#### [Assigned task]
Beneath this instruction is a listing; print exactly the lines in it starting at the line that contains "0: (102, 125)" and going through the line that contains "28: (335, 263)".

<<<<

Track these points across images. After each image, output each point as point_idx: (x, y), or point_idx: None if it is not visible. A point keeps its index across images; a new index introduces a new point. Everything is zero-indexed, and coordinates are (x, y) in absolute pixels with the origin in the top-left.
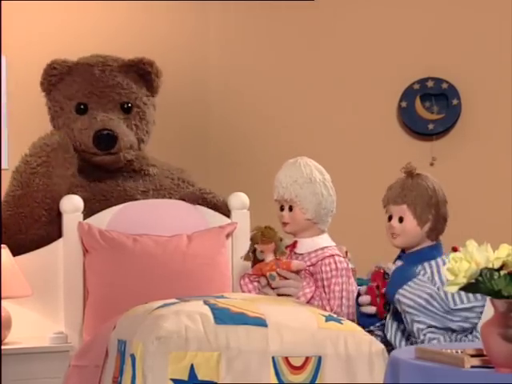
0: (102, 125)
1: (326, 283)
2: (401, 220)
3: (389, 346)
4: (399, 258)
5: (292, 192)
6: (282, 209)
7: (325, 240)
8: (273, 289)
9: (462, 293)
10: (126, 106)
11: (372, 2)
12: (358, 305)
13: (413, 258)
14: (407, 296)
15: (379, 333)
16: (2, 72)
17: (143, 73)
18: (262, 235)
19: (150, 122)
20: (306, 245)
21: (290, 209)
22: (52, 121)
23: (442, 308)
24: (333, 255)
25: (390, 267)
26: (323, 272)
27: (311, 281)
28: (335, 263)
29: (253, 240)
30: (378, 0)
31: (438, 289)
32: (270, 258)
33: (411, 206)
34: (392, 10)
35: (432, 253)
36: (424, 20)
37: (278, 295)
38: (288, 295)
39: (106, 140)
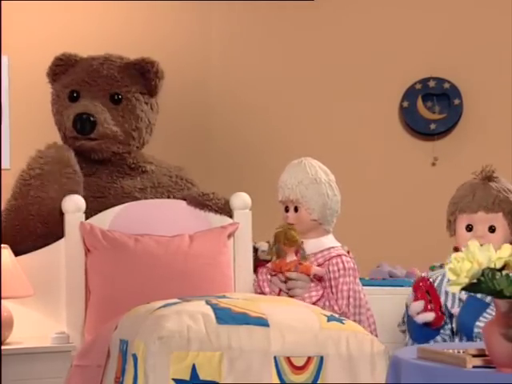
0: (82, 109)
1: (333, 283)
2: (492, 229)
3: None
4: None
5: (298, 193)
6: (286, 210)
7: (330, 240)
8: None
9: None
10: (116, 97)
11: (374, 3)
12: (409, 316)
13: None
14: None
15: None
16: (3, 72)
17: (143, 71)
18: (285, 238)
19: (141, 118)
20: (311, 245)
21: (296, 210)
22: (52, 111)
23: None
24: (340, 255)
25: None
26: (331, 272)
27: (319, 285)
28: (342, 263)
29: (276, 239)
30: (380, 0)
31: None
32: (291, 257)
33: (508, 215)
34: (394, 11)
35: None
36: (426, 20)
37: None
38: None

>>>>
<<<<

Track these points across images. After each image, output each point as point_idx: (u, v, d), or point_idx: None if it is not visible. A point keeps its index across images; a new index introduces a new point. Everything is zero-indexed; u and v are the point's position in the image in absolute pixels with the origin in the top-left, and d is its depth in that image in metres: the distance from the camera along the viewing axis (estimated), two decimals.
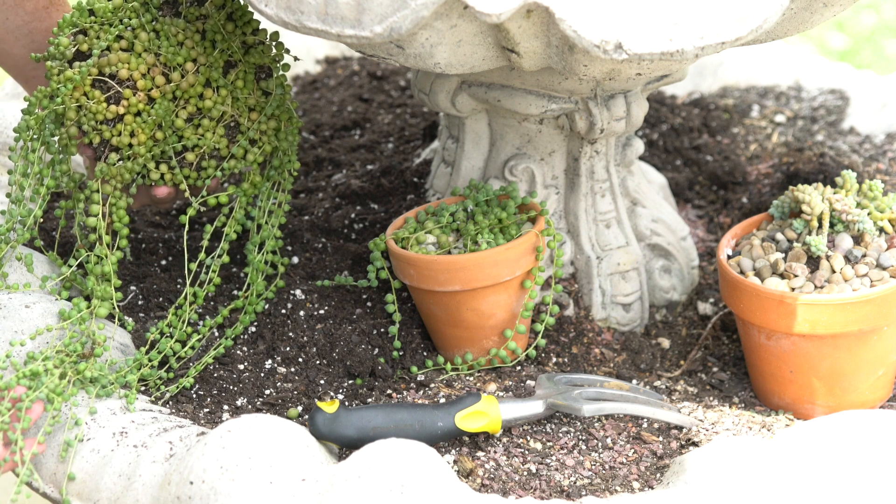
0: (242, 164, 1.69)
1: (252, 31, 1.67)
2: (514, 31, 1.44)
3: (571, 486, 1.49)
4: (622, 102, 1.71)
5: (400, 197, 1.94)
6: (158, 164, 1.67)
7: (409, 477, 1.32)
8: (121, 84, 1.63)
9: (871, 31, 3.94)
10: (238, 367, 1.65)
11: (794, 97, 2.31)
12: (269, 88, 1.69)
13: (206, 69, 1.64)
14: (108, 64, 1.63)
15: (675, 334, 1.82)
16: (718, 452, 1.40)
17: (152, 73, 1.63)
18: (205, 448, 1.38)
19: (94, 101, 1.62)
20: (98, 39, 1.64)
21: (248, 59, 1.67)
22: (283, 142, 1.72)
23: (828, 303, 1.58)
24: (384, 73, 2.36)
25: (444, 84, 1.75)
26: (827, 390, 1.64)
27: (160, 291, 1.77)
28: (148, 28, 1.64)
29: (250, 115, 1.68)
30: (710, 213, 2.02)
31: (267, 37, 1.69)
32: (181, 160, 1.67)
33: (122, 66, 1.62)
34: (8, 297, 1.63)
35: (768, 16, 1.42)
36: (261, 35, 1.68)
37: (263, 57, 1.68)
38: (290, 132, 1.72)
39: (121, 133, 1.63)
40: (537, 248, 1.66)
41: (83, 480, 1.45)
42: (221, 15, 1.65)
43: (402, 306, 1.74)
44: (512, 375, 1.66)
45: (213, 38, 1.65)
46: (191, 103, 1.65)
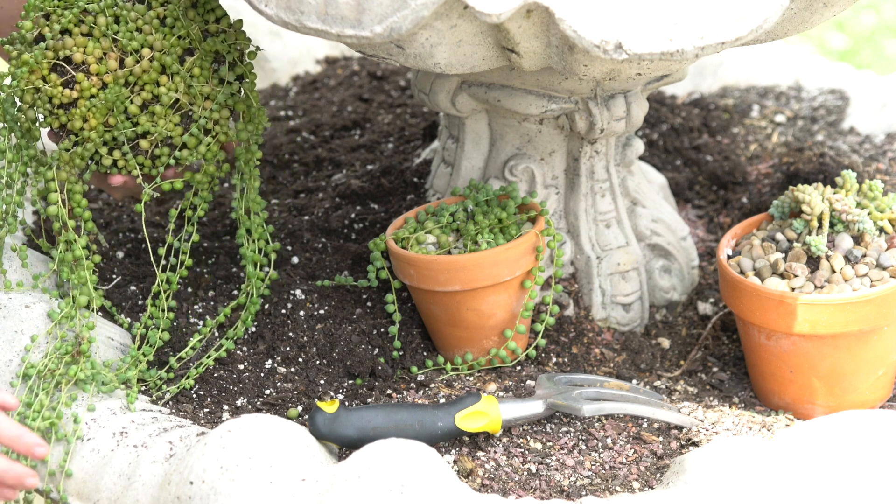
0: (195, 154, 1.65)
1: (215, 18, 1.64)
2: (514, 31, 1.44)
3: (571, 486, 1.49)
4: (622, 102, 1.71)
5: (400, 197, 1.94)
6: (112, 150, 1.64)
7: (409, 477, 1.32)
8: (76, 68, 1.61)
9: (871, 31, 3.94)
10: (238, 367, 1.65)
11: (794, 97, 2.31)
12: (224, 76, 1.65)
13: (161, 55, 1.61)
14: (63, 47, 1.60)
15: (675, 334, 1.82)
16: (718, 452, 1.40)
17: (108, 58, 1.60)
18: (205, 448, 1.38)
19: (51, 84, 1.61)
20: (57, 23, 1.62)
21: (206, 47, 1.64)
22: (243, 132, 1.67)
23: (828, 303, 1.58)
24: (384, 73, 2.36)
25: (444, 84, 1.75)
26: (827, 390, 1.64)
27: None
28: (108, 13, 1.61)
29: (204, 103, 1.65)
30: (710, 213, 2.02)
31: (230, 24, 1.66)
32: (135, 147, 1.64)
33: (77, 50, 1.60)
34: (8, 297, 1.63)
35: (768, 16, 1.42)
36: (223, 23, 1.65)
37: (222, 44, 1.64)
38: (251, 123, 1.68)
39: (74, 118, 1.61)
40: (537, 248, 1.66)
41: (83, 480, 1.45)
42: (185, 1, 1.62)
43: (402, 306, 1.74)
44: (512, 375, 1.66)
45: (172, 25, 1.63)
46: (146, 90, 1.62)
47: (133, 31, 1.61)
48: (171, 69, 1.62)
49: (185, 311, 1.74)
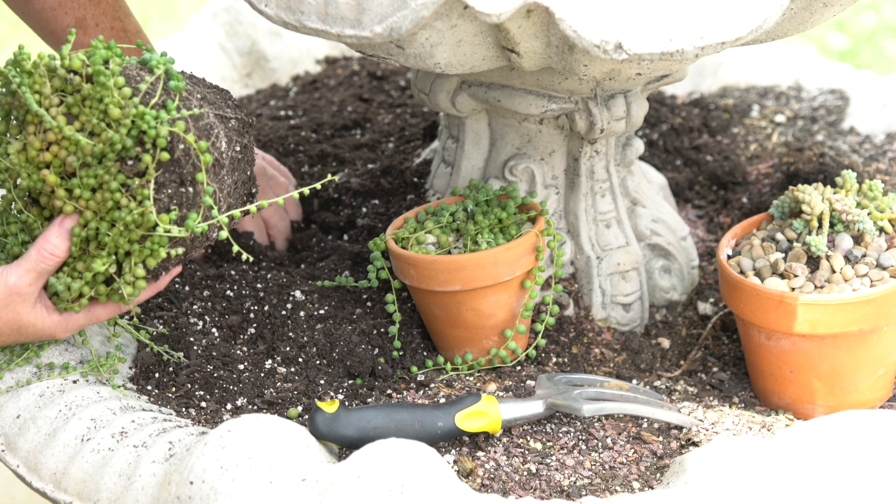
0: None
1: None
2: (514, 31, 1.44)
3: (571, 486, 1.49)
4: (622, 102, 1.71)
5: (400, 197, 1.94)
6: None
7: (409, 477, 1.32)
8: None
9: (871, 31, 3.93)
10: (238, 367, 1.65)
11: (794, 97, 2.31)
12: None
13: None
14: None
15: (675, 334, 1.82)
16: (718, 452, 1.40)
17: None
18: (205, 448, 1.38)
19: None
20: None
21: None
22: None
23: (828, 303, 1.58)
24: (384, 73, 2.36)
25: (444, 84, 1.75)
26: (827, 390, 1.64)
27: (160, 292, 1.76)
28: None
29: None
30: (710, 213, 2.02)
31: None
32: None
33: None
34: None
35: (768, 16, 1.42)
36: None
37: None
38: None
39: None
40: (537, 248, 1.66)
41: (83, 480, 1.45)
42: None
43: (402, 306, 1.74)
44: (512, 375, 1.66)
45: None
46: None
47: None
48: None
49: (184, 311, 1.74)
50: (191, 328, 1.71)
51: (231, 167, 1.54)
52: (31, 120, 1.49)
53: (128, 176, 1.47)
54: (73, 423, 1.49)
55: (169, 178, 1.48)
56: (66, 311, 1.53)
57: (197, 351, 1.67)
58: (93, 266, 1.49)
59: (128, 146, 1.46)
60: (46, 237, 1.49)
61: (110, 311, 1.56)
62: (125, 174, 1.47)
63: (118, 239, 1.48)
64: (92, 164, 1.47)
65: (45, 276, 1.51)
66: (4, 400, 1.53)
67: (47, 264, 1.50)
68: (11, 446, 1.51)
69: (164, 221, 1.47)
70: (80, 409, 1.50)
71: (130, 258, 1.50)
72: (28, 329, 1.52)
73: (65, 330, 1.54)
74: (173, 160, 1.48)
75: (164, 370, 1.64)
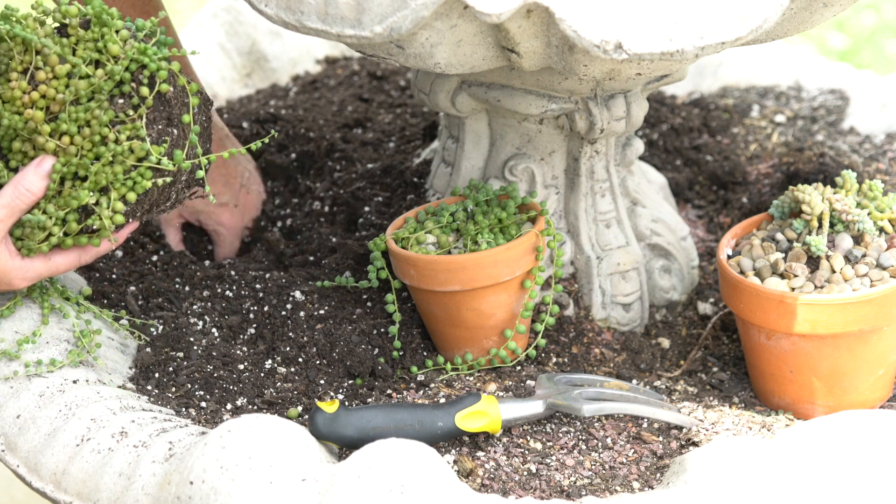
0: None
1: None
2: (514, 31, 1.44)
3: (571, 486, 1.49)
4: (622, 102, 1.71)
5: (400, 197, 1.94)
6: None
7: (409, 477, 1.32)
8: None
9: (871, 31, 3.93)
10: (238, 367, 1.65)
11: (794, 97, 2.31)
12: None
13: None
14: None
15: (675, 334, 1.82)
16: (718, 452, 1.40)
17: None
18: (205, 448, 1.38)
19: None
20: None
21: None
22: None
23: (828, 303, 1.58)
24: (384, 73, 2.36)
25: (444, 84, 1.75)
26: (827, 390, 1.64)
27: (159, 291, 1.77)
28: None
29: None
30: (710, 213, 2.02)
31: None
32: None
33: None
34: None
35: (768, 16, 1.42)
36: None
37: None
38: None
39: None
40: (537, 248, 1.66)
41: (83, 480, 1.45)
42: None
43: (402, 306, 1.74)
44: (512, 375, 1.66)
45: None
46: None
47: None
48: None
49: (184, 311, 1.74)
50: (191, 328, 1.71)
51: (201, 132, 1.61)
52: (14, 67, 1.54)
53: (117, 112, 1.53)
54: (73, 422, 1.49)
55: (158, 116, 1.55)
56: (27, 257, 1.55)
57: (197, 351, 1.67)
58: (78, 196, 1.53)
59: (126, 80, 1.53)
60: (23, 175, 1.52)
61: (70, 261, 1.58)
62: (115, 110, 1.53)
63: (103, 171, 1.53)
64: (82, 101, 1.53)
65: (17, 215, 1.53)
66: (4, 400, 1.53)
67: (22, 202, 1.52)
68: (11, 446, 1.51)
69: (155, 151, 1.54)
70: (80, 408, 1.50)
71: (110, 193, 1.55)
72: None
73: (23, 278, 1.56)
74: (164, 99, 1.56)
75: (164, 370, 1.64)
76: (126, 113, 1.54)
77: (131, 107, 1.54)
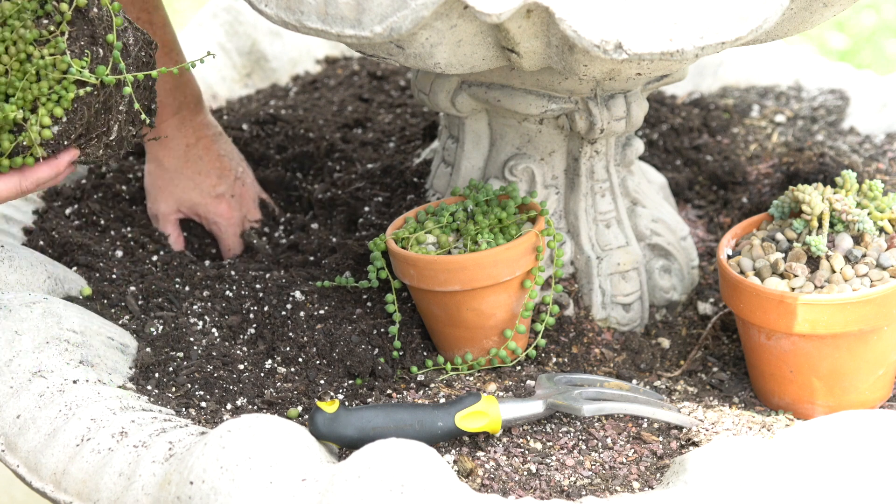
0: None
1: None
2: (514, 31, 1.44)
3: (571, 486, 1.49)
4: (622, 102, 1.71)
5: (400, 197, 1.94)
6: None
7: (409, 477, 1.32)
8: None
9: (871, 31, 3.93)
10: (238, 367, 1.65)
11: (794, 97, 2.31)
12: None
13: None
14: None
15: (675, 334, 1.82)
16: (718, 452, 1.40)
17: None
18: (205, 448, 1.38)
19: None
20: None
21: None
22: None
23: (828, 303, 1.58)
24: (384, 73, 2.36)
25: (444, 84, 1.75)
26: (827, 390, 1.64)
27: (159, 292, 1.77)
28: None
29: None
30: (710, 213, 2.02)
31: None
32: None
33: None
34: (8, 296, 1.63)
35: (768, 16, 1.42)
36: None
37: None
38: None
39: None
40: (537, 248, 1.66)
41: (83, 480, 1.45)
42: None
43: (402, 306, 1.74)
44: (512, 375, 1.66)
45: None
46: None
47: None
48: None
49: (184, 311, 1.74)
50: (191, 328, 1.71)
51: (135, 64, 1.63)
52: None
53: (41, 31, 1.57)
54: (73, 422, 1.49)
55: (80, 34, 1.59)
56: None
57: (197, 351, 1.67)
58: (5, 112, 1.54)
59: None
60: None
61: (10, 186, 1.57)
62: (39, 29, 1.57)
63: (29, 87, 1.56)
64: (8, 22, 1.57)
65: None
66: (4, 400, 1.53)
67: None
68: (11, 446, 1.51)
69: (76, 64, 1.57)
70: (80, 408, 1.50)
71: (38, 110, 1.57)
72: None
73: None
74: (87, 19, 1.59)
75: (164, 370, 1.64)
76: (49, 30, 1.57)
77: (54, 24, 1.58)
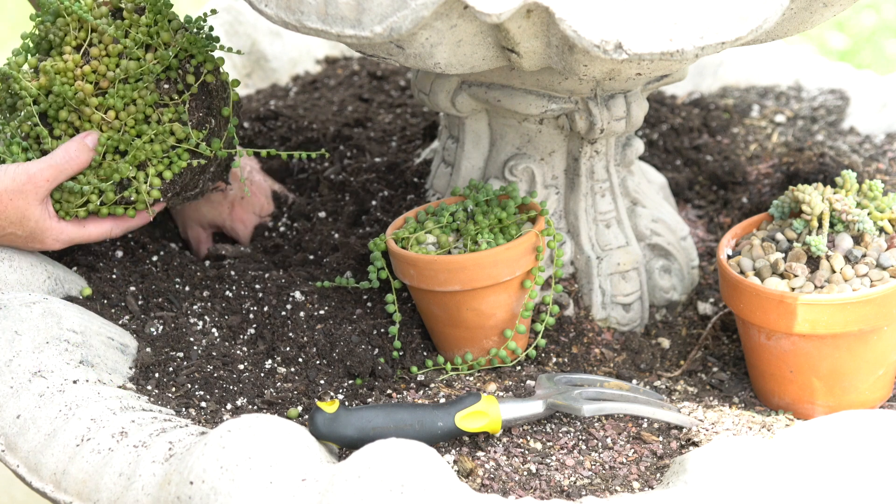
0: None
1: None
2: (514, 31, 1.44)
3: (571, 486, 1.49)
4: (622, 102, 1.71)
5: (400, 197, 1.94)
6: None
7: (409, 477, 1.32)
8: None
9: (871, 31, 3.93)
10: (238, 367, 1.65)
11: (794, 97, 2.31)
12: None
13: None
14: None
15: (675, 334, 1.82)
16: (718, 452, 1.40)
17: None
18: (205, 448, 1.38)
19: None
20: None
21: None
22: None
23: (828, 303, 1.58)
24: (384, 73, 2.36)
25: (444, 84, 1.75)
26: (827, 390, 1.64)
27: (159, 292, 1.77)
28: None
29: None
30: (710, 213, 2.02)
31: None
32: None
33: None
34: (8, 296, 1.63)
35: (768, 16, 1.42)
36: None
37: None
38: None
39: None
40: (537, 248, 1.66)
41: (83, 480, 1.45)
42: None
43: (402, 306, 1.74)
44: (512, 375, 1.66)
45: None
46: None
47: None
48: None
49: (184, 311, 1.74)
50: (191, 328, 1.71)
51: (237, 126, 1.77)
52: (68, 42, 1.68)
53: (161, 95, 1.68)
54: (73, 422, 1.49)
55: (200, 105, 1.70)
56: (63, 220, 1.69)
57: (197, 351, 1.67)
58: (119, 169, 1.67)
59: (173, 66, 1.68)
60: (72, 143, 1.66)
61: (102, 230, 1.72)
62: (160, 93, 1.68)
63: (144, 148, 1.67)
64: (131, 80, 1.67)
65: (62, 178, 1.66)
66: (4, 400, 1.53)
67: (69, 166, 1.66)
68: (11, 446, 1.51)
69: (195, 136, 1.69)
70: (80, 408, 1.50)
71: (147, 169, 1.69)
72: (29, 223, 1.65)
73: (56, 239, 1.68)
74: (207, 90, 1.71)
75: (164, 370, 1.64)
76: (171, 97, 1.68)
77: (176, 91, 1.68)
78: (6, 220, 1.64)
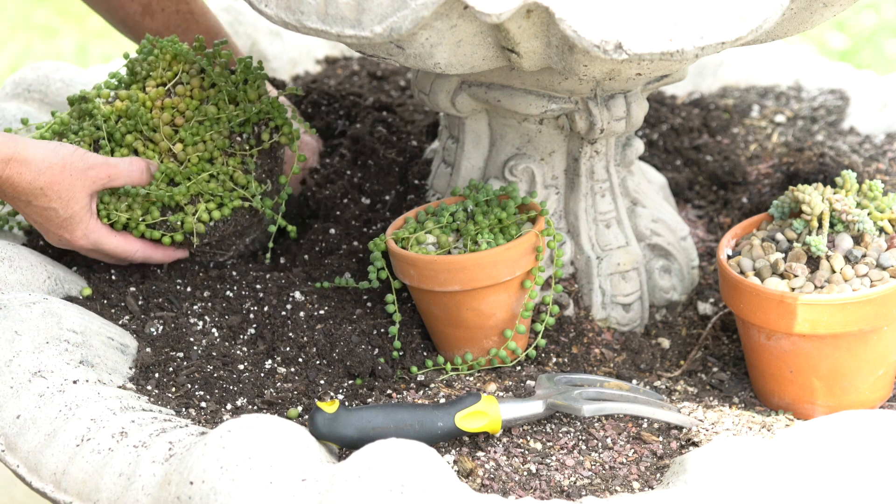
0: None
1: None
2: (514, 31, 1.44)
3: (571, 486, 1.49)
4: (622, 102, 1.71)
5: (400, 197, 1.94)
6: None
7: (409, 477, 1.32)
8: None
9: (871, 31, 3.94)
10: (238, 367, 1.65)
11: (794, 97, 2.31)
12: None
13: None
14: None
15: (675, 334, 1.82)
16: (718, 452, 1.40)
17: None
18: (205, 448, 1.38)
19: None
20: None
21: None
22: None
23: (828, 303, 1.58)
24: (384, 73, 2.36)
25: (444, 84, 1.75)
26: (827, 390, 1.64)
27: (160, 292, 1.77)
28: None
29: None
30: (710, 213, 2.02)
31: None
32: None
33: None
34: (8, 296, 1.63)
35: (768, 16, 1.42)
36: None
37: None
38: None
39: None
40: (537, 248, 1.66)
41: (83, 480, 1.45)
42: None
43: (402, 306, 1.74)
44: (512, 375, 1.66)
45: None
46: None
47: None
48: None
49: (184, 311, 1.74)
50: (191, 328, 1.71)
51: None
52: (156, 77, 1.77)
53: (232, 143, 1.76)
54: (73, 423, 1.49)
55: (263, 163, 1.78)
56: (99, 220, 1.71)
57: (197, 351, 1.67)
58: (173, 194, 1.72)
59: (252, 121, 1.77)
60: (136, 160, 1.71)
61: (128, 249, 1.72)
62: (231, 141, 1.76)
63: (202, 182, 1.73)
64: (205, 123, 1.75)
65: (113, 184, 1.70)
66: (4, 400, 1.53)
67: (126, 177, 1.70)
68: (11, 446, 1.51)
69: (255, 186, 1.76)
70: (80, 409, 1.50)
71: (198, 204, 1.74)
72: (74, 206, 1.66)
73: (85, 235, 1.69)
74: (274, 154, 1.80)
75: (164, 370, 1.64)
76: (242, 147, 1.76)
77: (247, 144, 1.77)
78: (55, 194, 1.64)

>>>>

#### [Answer for the task]
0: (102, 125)
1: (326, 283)
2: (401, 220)
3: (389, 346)
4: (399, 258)
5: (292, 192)
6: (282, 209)
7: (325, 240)
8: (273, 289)
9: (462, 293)
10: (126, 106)
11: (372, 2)
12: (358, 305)
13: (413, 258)
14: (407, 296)
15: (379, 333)
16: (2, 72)
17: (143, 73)
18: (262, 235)
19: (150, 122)
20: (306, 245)
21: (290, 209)
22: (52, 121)
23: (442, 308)
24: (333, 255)
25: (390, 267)
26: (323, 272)
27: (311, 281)
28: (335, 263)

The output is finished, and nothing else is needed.